Potts-Bowers, who served as a spiritual advisor for Tisius for more than two decades, also shared about the impact of getting to know him as a person.
“I do speak in the present tense because of my spiritual beliefs that all these people we walked with do still exist, so I don’t use past tense with them. And so Michael grew up with our family. And he’s a part of our family,” she said. “So accompanying him in the execution chamber was horrifying for me. It was just like having a family member there and sitting with them while they’re ritually executed.”
Yet, as others noted, she felt it important to minister through her presence.
“Those of us who are following the path of Christian faith certainly see that in our leader, we have that as part of our teaching,” Potts-Bowers explained. “Being present, being there, standing with those who are oppressed is one of the most important things we can do. So for me, remaining in that chamber is one of the most important privileges for us to protect.”
That idea of being present came up during the conversation not only about being in the death chamber but also during the process of serving as a spiritual advisor.

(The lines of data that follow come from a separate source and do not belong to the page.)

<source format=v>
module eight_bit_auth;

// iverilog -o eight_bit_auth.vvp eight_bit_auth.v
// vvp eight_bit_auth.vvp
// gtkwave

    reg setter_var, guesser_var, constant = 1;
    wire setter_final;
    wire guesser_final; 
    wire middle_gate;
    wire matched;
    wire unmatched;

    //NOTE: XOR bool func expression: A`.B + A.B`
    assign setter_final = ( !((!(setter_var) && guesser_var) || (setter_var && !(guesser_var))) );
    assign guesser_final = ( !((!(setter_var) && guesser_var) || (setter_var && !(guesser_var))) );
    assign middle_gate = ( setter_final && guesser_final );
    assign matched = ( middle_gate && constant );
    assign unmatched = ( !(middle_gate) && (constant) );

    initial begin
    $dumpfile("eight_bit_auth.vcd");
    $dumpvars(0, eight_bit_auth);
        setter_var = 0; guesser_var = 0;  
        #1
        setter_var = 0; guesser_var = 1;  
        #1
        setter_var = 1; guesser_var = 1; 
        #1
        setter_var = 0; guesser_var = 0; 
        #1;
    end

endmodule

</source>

Gray noted that his job as a spiritual advisor was “just to be there” and help give what Johnson needed. Sometimes that meant listening, sometimes that meant helping interpret Bible passages, and other times that meant talking about family. In the death chamber, Gray added, he knew Johnson was okay when Johnson said he kept his dignity — something particularly important to him as he knew the prosecutor was there watching — and he was ready to see his brother who died years earlier.
Bennett similarly shared about walking through biblical passages with McLaughlin. And the pastor noted the irony of spending this time ministering ahead of McLaughlin’s execution on the 10th day of Christmas (Jan. 3).
“It was all shrouded in Advent, this time where as Christian people we’re waiting for the birth of Jesus to come. Amber and I sat there in death and waiting for death to come,” she said. “I’m not looking forward to Advent this year.”
In addition to sharing their experiences, the four clergy also emphasized the importance of spiritual advisors being allowed to be present. Earlier this year, Missouri did not allow the Muslim spiritual advisor for Raheem Taylor in the death chamber — even after allowing Christian pastors Gray and Bennett in the preceding months. As reported at A Public Witness, the state gave inaccurate reasons for the denial and even executed Taylor while he still had an outstanding appeal on the matter. MADP Co-Director Michelle Smith said during Saturday’s panel that the fact Taylor died alone “haunts me.”
Hood recounted efforts by Oklahoma to block him from being in the death chamber. But the state ultimately allowed him in after the filing of litigation that threatened to delay the execution.
“We really pushed back against the state of Oklahoma,” he said. “You still have religious freedom in the death chamber. Religious freedom extends to that moment.”